On the other hand, those who have analyzed Palauan as SVO necessarily reject the pro-drop analysis, instead analyzing the subject agreement morphemes as subject pronouns. In the preceding example, SVO-advocates assume that there is no pro and that the morpheme ak is simply an overt subject pronoun meaning 'I'. One potential problem with this analysis is that it fails to explain why overt (3rd person) subjects occur clause-finally in the presence of a co-referring 3rd person "subject pronoun" --- treating the subject pronouns as agreement morphemes circumvents this weakness. Consider the following example.

Example 2: Ng milenga er a ringngo a Satsuko. (means: 'Satsuko was eating the apple.')

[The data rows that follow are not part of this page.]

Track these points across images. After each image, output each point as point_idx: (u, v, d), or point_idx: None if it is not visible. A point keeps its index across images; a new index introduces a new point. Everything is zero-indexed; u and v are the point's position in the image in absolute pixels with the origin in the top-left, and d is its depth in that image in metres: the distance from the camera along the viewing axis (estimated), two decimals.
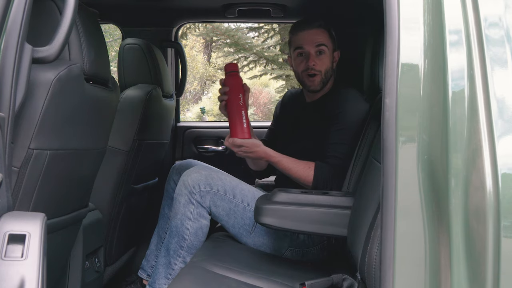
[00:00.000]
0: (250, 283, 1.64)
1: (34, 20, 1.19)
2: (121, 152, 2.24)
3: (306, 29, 2.18)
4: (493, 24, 1.02)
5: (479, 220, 0.96)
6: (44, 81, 1.31)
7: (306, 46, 2.17)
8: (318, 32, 2.17)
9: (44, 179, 1.38)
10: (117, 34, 10.77)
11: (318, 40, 2.16)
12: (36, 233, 0.98)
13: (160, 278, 2.03)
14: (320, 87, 2.21)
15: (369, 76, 2.14)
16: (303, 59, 2.18)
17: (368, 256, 1.29)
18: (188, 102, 13.12)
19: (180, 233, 1.99)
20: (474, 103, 0.99)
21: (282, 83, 8.35)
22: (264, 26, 7.49)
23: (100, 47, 1.57)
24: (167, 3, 2.79)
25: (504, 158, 0.96)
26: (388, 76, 1.04)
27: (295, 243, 2.01)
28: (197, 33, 8.77)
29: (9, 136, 1.08)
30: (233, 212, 2.00)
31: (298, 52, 2.19)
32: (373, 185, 1.41)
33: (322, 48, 2.16)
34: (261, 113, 11.31)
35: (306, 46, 2.17)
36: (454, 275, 0.97)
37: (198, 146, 3.15)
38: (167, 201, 2.36)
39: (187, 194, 1.97)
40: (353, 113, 2.09)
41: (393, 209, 1.01)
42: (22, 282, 0.93)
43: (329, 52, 2.18)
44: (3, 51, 1.09)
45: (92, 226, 1.99)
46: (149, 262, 2.33)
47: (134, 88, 2.36)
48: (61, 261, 1.78)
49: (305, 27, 2.18)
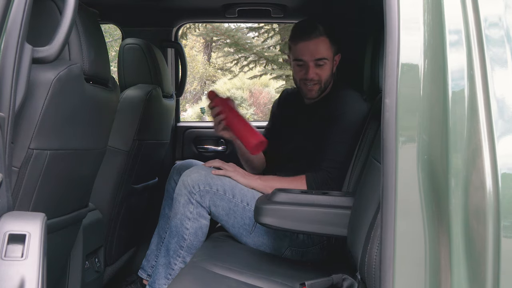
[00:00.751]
0: (250, 283, 1.64)
1: (34, 20, 1.19)
2: (121, 152, 2.24)
3: (305, 40, 2.11)
4: (493, 24, 1.02)
5: (479, 220, 0.96)
6: (44, 81, 1.31)
7: (305, 58, 2.12)
8: (317, 43, 2.11)
9: (44, 179, 1.38)
10: (117, 34, 10.77)
11: (318, 54, 2.11)
12: (36, 233, 0.98)
13: (160, 278, 2.03)
14: (318, 95, 2.20)
15: (369, 76, 2.15)
16: (302, 68, 2.15)
17: (368, 256, 1.29)
18: (188, 102, 13.12)
19: (179, 233, 1.99)
20: (474, 103, 0.99)
21: (282, 83, 8.35)
22: (264, 26, 7.49)
23: (100, 47, 1.57)
24: (167, 3, 2.79)
25: (504, 158, 0.96)
26: (388, 76, 1.04)
27: (294, 243, 2.01)
28: (197, 33, 8.77)
29: (9, 136, 1.08)
30: (232, 211, 2.00)
31: (297, 62, 2.15)
32: (373, 185, 1.41)
33: (323, 61, 2.12)
34: (261, 113, 11.31)
35: (305, 58, 2.12)
36: (454, 275, 0.97)
37: (198, 146, 3.15)
38: (168, 201, 2.36)
39: (187, 194, 1.97)
40: (353, 115, 2.09)
41: (393, 209, 1.01)
42: (22, 282, 0.93)
43: (329, 61, 2.14)
44: (3, 51, 1.09)
45: (92, 226, 1.99)
46: (149, 262, 2.33)
47: (134, 88, 2.36)
48: (61, 261, 1.78)
49: (304, 37, 2.11)
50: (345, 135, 2.06)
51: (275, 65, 7.84)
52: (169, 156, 3.07)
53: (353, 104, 2.12)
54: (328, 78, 2.17)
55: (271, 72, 8.25)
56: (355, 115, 2.08)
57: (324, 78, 2.15)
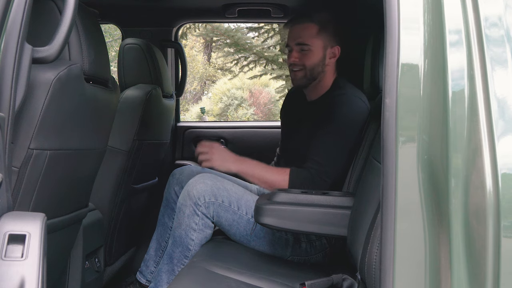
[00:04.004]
0: (250, 283, 1.64)
1: (34, 20, 1.19)
2: (121, 152, 2.23)
3: (292, 25, 2.16)
4: (493, 24, 1.02)
5: (479, 220, 0.96)
6: (44, 81, 1.31)
7: (290, 42, 2.15)
8: (302, 28, 2.11)
9: (44, 179, 1.38)
10: (117, 34, 10.77)
11: (300, 38, 2.11)
12: (36, 233, 0.98)
13: (163, 285, 2.02)
14: (305, 82, 2.15)
15: (369, 76, 2.14)
16: (289, 55, 2.16)
17: (368, 256, 1.29)
18: (188, 102, 13.12)
19: (184, 244, 1.97)
20: (474, 103, 0.99)
21: (282, 83, 8.35)
22: (264, 26, 7.49)
23: (100, 47, 1.57)
24: (167, 3, 2.79)
25: (504, 158, 0.96)
26: (388, 76, 1.04)
27: (297, 252, 1.99)
28: (197, 33, 8.77)
29: (9, 136, 1.08)
30: (236, 223, 1.98)
31: (287, 49, 2.19)
32: (373, 185, 1.41)
33: (306, 47, 2.10)
34: (261, 113, 11.31)
35: (289, 42, 2.15)
36: (454, 275, 0.97)
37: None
38: (167, 210, 2.31)
39: (192, 205, 1.95)
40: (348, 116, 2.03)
41: (393, 209, 1.01)
42: (22, 282, 0.93)
43: (315, 49, 2.10)
44: (3, 51, 1.09)
45: (92, 226, 1.99)
46: (148, 268, 2.30)
47: (134, 88, 2.36)
48: (61, 261, 1.78)
49: (292, 22, 2.16)
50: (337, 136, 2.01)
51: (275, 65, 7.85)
52: (169, 156, 3.07)
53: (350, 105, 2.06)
54: (314, 66, 2.11)
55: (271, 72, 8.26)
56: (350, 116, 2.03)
57: (309, 65, 2.11)
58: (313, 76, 2.13)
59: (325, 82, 2.17)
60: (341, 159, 2.00)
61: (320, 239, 1.98)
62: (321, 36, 2.11)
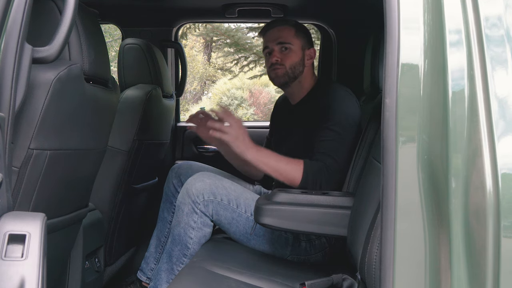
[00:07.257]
0: (250, 283, 1.64)
1: (34, 20, 1.19)
2: (121, 152, 2.23)
3: (270, 28, 2.20)
4: (493, 23, 1.02)
5: (479, 220, 0.96)
6: (44, 81, 1.31)
7: (270, 44, 2.18)
8: (281, 29, 2.18)
9: (44, 179, 1.38)
10: (117, 34, 10.76)
11: (281, 38, 2.16)
12: (36, 233, 0.98)
13: (162, 284, 2.02)
14: (286, 80, 2.17)
15: (369, 76, 2.15)
16: (269, 57, 2.19)
17: (368, 256, 1.29)
18: (188, 102, 13.12)
19: (183, 242, 1.98)
20: (474, 103, 0.99)
21: None
22: None
23: (100, 47, 1.57)
24: (167, 3, 2.79)
25: (504, 158, 0.96)
26: (388, 76, 1.04)
27: (296, 251, 1.99)
28: (197, 33, 8.79)
29: (9, 136, 1.08)
30: (235, 221, 1.98)
31: (266, 52, 2.21)
32: (373, 185, 1.41)
33: (285, 45, 2.15)
34: (261, 113, 11.31)
35: (269, 44, 2.19)
36: (454, 275, 0.97)
37: (198, 146, 3.15)
38: (166, 204, 2.33)
39: (191, 204, 1.95)
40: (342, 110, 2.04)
41: (393, 209, 1.01)
42: (22, 282, 0.93)
43: (295, 49, 2.16)
44: (3, 51, 1.09)
45: (92, 226, 1.99)
46: (148, 265, 2.31)
47: (134, 88, 2.36)
48: (61, 261, 1.78)
49: (269, 27, 2.21)
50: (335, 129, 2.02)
51: None
52: (169, 156, 3.07)
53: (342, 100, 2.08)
54: (295, 66, 2.15)
55: None
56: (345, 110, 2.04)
57: (290, 64, 2.15)
58: (294, 75, 2.17)
59: (305, 84, 2.21)
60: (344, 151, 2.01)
61: (319, 238, 1.98)
62: (299, 37, 2.18)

Proponents of the SVO analysis must assume a shifting of the subject a Satsuko 'Satsuko' from clause-initial to clause-final position, a movement operation that has not received acceptance cross-linguistically, but see Josephs 1975 for discussion.

==Palauan phrases==
Some common and useful words and phrases in Palauan are listed below, with their English translations.

| Palauan | English |
|---|---|
| Alii! | Hello! |
| Ungil tutau. | Good morning. |
| Ungil sueleb. | Good afternoon. |
| Ungil kebesengei. | Good evening. |
| A ngklek a ___. | My name is ___. |
| Ng techa ngklem? | What's your name? |
| Ke ua ngerang? | How are you? |
| Ak mesisiich. | I'm fine. |
| Ak chad er a ___. | I'm from ___. |
| Belau | Palau |
| Merikel | U.S. |
| Ingklis | England |
| Siabal | Japan |
| Sina | China |
| Ke chad er ker el beluu? | Where are you from? |
| Ke mlechell er ker el beluu? | Where were you born? |

| Palauan | English |
|---|---|
| Ak mlechell er a ___. | I was born in ___. |
| Ng tela a rekim? | How old are you? |
| Ng ___ a rekik. | I am ___ years old. |
| Ng tela a dengua er kau? | What's your phone number? |
| A dengua er ngak a ___. | My phone number is ___. |
| Ke kiei er ker? | Where do you live? |
| Ak kiei er a ___. | I live ___. |
| Chochoi. | Yes. |
| Ng diak. | No. |
| Adang. | Please. |
| Sulang. | Thank you. |
| Ke mo er ker? | Where are you going? |
| Mechikung. | Goodbye. |
| Meral ma sulang! | Thank you very much! |
| A klebokel el bung | pretty flower. |

==Palauan numerals==
1 to 10:
1. tang
2. erung
3. edei
4. euang
5. eim
6. elolem
7. euid
8. eai
9. etiu
10. tacher

Palauans have different numbers for different objects. For example, to count people, it is: tang, terung, tedei, teuang, teim, telolem, teuid, teai, tetiu, and teruich. Traditionally, there were separate counting sets for people, things, counting, ordinals, bunches of bananas, units of time, long objects, and rafts; however, several of these are no longer used.

== Sample text ==
Article 1 of the Universal Declaration of Human Rights in Palauan:A rogui 'l chad el mechell a ngarngii a ilmokl er tir ra diosisiu el llemalt. Ngarngii er tir a uldesuir mete mo meruul el mo rar bebil lokiu a ungil 'l omeruul ra klauchad.Article 1 of the Universal Declaration of Human Rights in English:All human beings are born free and equal in dignity and rights. They are endowed with reason and conscience and should act towards one another in a spirit of brotherhood.